Back in May of 2013, I was asked by anonymous commenters to report on this case, right after the initial complaint was filed. I declined to offer an in-depth disclosure and analysis of the claims (filed in the federal District Courts in New Jersey), then — instead waiting for Merck’s right to formally respond, in a sworn Answer to Complaint. Law 360 alerted me to this latest development. On Wednesday of this week, Merck has done so — Full Answer to Complaint (a 19 page PDF file).

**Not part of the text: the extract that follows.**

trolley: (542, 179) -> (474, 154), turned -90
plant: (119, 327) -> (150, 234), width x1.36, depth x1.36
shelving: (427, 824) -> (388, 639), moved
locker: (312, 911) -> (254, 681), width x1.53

Merck says regardless of what the complaint claims, all of the individual putative discrimination claims are too dissimilar from one another to warrant federal class action treatment. Merck points to highly similar (virtually identical) complaints against other companies, held by other courts not to be adequate to invoke the federal class action mechanics (primarily on lack of commonality). Without a careful review of the individual cases’ evidence, and without discovery, it would be irresponsible to lend too much credence to the plaintiffs’ assertions. At least for now.
Having said that, various legacy Schering-Plough managers are mentioned by name in the suit. And that is a matter of public record. Here is original 44 page complaint, as a PDF.
To be fair, Merck is regularly lauded, by numerous independent analyses, for being a very-mom friendly place to work. That doesn’t mean the plaintiffs aren’t right — it just gives me a little pause.